§ **ASSIGNED TASK**
Return every line of the extracted page text that contains the string "distribution". Matching is case-sensitive.

Extracted page text data

══════════════════════════════

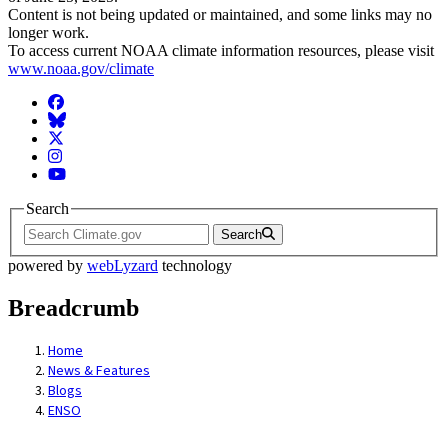
Content is not being updated or maintained, and some links may no
longer work.
To access current NOAA climate information resources, please visit
www.noaa.gov/climate
Facebook
BlueSky
Twitter
Instagram
YouTube
Search
Search
powered by
webLyzard
technology
Breadcrumb
Home
News & Features
Blogs
ENSO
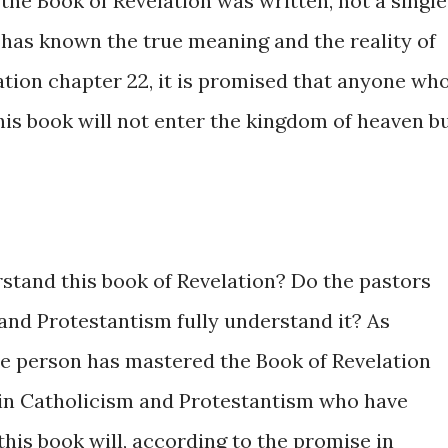
the Book of Revelation was written, not a single
 has known the true meaning and the reality of
ation chapter 22, it is promised that anyone wh
his book will not enter the kingdom of heaven b
rstand this book of Revelation? Do the pastors
and Protestantism fully understand it? As
gle person has mastered the Book of Revelation
e in Catholicism and Protestantism who have
his book will, according to the promise in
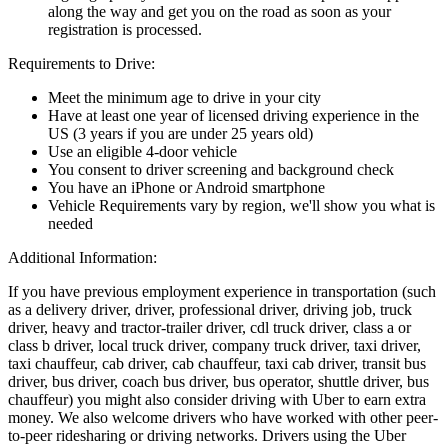
along the way and get you on the road as soon as your
registration is processed.
Requirements to Drive:
Meet the minimum age to drive in your city
Have at least one year of licensed driving experience in the
US (3 years if you are under 25 years old)
Use an eligible 4-door vehicle
You consent to driver screening and background check
You have an iPhone or Android smartphone
Vehicle Requirements vary by region, we'll show you what is
needed
Additional Information:
If you have previous employment experience in transportation (such
as a delivery driver, driver, professional driver, driving job, truck
driver, heavy and tractor-trailer driver, cdl truck driver, class a or
class b driver, local truck driver, company truck driver, taxi driver,
taxi chauffeur, cab driver, cab chauffeur, taxi cab driver, transit bus
driver, bus driver, coach bus driver, bus operator, shuttle driver, bus
chauffeur) you might also consider driving with Uber to earn extra
money. We also welcome drivers who have worked with other peer-
to-peer ridesharing or driving networks. Drivers using the Uber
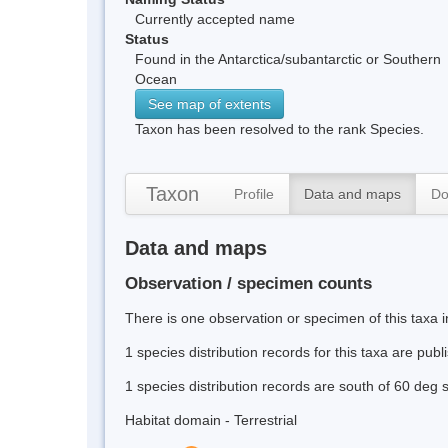
Currently accepted name
Status
Found in the Antarctica/subantarctic or Southern
Ocean
See map of extents
Taxon has been resolved to the rank Species.
Taxon
Profile
Data and maps
Do
Data and maps
Observation / specimen counts
There is one observation or specimen of this taxa 
1 species distribution records for this taxa are pub
1 species distribution records are south of 60 deg 
Habitat domain - Terrestrial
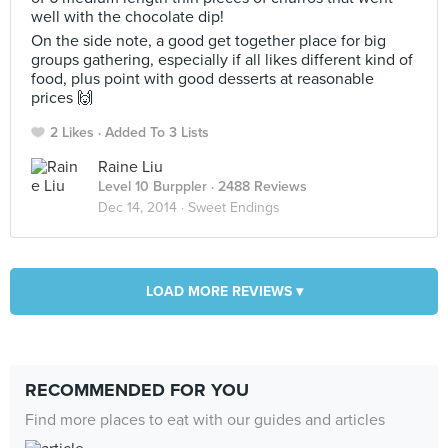
well with the chocolate dip!
On the side note, a good get together place for big
groups gathering, especially if all likes different kind of
food, plus point with good desserts at reasonable
prices 🙌
2 Likes
Added To 3 Lists
Raine Liu
Level 10 Burppler
· 2488 Reviews
Dec 14, 2014 ·
Sweet Endings
LOAD MORE REVIEWS ▾
RECOMMENDED FOR YOU
Find more places to eat with our guides and articles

══════════════════════════════

§ **WORKED SOLUTION**
1 species distribution records for this taxa are pub
1 species distribution records are south of 60 deg 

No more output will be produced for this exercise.